WHAT IS REQUIRED:
Give again, word for word, every line in the entries below from the line with "microscopy of unremarkable" up to and including the line with "micrograph demonstrates staining", and no other line.

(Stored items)
──────────────────────────────

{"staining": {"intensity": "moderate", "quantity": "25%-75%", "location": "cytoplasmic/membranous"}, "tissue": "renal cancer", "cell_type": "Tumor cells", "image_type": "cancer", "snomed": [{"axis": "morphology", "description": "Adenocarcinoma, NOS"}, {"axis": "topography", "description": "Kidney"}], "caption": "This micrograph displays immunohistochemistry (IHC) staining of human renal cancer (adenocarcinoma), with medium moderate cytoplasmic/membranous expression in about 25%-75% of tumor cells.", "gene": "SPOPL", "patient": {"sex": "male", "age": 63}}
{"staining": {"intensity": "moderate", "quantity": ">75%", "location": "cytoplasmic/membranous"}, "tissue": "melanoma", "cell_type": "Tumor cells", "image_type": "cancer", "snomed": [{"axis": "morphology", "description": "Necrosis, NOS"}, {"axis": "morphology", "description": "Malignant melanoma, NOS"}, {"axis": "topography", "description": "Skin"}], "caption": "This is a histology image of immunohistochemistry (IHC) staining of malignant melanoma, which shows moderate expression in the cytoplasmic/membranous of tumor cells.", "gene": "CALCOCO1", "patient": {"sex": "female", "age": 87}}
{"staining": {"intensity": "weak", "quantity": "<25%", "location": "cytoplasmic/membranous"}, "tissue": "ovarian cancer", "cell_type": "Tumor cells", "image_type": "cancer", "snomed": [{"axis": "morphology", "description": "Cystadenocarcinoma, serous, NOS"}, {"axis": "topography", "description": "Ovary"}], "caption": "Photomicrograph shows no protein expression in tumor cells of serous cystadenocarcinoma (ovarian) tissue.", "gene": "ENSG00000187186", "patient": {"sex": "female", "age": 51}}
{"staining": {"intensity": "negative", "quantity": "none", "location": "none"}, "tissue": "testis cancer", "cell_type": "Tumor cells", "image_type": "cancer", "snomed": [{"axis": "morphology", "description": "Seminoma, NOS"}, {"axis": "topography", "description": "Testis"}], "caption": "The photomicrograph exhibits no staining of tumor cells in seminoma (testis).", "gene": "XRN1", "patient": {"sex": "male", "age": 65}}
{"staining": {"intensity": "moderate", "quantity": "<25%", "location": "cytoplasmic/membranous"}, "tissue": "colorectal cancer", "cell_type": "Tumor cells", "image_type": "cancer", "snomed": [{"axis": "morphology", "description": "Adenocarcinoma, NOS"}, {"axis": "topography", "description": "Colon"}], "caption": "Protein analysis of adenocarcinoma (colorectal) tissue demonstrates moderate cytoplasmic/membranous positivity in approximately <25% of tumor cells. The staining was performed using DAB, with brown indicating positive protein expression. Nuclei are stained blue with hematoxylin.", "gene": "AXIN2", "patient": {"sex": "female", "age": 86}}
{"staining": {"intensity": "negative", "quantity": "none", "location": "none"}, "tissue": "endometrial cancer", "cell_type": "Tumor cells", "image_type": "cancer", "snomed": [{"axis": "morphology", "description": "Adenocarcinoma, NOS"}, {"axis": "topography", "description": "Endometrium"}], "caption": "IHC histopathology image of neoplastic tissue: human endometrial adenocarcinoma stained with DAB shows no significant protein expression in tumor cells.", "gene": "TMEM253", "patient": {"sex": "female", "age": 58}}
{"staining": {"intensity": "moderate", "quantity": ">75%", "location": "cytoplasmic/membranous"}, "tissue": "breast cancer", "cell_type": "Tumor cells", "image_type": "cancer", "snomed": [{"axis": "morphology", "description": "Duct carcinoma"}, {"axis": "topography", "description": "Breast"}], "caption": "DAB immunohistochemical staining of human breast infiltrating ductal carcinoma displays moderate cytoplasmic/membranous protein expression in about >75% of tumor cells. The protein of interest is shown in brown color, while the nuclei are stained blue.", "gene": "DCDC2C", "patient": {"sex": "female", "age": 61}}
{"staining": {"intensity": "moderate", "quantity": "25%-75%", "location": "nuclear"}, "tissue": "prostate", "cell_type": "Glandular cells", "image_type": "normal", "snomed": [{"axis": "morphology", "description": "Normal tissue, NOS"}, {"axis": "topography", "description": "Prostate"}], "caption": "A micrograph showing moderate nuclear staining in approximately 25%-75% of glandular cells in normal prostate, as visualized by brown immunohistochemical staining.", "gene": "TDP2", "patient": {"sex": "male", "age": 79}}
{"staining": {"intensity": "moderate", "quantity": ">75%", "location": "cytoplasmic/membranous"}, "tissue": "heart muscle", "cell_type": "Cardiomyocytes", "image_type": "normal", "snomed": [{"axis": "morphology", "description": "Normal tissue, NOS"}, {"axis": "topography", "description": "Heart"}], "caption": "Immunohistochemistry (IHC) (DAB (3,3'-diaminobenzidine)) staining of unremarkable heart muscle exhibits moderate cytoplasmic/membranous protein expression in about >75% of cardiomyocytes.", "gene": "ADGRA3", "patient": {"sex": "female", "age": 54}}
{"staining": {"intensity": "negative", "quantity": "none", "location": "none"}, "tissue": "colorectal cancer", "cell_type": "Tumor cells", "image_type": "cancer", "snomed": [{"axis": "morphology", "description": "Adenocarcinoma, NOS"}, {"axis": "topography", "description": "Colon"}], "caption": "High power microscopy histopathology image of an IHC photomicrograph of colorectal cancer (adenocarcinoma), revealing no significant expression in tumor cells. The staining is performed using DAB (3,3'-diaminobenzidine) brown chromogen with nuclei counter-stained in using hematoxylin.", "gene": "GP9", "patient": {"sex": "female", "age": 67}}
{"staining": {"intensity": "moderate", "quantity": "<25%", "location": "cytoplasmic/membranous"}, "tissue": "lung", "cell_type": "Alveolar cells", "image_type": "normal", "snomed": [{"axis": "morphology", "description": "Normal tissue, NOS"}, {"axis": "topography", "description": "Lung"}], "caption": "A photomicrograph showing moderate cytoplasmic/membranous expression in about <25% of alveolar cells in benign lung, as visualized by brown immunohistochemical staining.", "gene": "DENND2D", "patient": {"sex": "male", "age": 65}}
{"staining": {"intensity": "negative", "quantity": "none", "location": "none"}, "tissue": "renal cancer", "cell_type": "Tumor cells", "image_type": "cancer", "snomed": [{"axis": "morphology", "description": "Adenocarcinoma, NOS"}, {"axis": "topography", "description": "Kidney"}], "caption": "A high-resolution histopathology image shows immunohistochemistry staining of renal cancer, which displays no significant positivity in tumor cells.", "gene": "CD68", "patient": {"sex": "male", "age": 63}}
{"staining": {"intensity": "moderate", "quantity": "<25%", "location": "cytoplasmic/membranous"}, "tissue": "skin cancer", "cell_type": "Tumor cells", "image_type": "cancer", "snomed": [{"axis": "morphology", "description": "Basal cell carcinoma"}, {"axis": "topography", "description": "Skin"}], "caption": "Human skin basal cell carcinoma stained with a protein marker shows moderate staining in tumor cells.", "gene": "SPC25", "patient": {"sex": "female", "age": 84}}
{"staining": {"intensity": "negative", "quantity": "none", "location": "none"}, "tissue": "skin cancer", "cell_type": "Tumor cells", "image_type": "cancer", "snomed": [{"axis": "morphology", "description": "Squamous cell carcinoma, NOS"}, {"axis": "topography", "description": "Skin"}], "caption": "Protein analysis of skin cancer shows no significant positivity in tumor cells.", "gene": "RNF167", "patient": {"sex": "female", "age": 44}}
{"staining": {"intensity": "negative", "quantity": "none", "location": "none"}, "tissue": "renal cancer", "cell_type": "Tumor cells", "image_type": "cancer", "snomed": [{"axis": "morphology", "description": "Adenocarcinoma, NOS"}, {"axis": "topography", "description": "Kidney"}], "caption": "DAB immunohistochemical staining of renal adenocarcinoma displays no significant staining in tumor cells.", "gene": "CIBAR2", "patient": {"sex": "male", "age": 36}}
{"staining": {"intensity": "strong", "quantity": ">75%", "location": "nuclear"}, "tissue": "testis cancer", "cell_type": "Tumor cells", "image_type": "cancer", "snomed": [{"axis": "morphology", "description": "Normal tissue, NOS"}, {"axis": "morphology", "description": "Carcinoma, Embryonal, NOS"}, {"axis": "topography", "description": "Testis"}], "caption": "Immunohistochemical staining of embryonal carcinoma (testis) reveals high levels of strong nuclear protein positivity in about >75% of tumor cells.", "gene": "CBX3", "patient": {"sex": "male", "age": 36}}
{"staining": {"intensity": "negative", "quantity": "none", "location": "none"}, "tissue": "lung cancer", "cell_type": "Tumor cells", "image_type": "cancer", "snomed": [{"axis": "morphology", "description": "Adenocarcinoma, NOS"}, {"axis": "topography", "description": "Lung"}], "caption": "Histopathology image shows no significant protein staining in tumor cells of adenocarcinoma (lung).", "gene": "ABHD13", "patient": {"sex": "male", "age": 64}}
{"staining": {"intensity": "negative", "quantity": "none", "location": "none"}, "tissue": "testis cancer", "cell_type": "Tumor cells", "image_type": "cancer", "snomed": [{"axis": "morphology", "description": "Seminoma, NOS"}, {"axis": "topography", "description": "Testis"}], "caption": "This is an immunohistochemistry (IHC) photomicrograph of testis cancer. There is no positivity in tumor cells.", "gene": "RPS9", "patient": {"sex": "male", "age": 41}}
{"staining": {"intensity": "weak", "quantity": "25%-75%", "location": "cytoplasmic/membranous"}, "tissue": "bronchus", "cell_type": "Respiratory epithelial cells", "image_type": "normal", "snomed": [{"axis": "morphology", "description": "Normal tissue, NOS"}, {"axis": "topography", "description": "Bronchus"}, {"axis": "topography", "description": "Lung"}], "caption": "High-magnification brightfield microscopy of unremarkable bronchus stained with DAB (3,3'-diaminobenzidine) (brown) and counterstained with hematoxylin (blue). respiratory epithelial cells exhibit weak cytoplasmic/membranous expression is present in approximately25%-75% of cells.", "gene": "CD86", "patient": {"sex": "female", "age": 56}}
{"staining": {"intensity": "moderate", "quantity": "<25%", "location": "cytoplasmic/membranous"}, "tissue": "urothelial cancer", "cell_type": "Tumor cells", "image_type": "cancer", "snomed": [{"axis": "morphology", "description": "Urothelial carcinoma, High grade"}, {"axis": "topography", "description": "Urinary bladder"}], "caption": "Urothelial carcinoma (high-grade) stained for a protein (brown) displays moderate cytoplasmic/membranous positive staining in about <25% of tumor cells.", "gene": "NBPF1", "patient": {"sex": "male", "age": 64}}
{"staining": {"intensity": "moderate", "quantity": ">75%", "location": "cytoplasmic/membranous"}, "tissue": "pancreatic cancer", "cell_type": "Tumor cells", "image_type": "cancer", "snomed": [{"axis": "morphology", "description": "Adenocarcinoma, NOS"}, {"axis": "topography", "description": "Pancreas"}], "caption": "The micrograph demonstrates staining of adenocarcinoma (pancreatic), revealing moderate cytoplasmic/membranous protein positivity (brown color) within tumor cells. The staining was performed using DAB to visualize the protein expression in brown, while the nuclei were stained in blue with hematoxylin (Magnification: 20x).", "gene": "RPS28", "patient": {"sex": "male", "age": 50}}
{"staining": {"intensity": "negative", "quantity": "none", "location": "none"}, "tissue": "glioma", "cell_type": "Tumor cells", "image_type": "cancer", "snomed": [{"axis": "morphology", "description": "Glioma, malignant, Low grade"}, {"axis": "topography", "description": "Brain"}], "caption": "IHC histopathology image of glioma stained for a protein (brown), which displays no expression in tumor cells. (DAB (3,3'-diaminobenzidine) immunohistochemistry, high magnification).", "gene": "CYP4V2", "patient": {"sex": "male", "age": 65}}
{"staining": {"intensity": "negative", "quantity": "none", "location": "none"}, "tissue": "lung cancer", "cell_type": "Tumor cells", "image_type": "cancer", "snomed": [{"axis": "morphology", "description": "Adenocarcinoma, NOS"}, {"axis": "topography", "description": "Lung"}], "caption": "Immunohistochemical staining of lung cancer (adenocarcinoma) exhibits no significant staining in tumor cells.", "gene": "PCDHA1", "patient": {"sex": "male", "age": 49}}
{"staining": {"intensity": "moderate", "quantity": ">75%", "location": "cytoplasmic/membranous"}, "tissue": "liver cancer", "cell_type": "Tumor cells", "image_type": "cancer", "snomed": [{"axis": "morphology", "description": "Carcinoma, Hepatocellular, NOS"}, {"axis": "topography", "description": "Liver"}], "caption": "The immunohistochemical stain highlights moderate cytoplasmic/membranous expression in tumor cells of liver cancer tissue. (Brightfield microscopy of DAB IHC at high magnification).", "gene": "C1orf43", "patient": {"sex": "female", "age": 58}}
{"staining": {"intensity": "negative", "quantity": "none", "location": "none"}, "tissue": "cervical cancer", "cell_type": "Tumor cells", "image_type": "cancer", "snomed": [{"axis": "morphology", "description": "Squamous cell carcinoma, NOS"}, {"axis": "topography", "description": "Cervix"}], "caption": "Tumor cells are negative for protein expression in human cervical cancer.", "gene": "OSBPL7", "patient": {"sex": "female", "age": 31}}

──────────────────────────────

SOLUTION TO THE EXERCISE:
{"staining": {"intensity": "weak", "quantity": "25%-75%", "location": "cytoplasmic/membranous"}, "tissue": "bronchus", "cell_type": "Respiratory epithelial cells", "image_type": "normal", "snomed": [{"axis": "morphology", "description": "Normal tissue, NOS"}, {"axis": "topography", "description": "Bronchus"}, {"axis": "topography", "description": "Lung"}], "caption": "High-magnification brightfield microscopy of unremarkable bronchus stained with DAB (3,3'-diaminobenzidine) (brown) and counterstained with hematoxylin (blue). respiratory epithelial cells exhibit weak cytoplasmic/membranous expression is present in approximately25%-75% of cells.", "gene": "CD86", "patient": {"sex": "female", "age": 56}}
{"staining": {"intensity": "moderate", "quantity": "<25%", "location": "cytoplasmic/membranous"}, "tissue": "urothelial cancer", "cell_type": "Tumor cells", "image_type": "cancer", "snomed": [{"axis": "morphology", "description": "Urothelial carcinoma, High grade"}, {"axis": "topography", "description": "Urinary bladder"}], "caption": "Urothelial carcinoma (high-grade) stained for a protein (brown) displays moderate cytoplasmic/membranous positive staining in about <25% of tumor cells.", "gene": "NBPF1", "patient": {"sex": "male", "age": 64}}
{"staining": {"intensity": "moderate", "quantity": ">75%", "location": "cytoplasmic/membranous"}, "tissue": "pancreatic cancer", "cell_type": "Tumor cells", "image_type": "cancer", "snomed": [{"axis": "morphology", "description": "Adenocarcinoma, NOS"}, {"axis": "topography", "description": "Pancreas"}], "caption": "The micrograph demonstrates staining of adenocarcinoma (pancreatic), revealing moderate cytoplasmic/membranous protein positivity (brown color) within tumor cells. The staining was performed using DAB to visualize the protein expression in brown, while the nuclei were stained in blue with hematoxylin (Magnification: 20x).", "gene": "RPS28", "patient": {"sex": "male", "age": 50}}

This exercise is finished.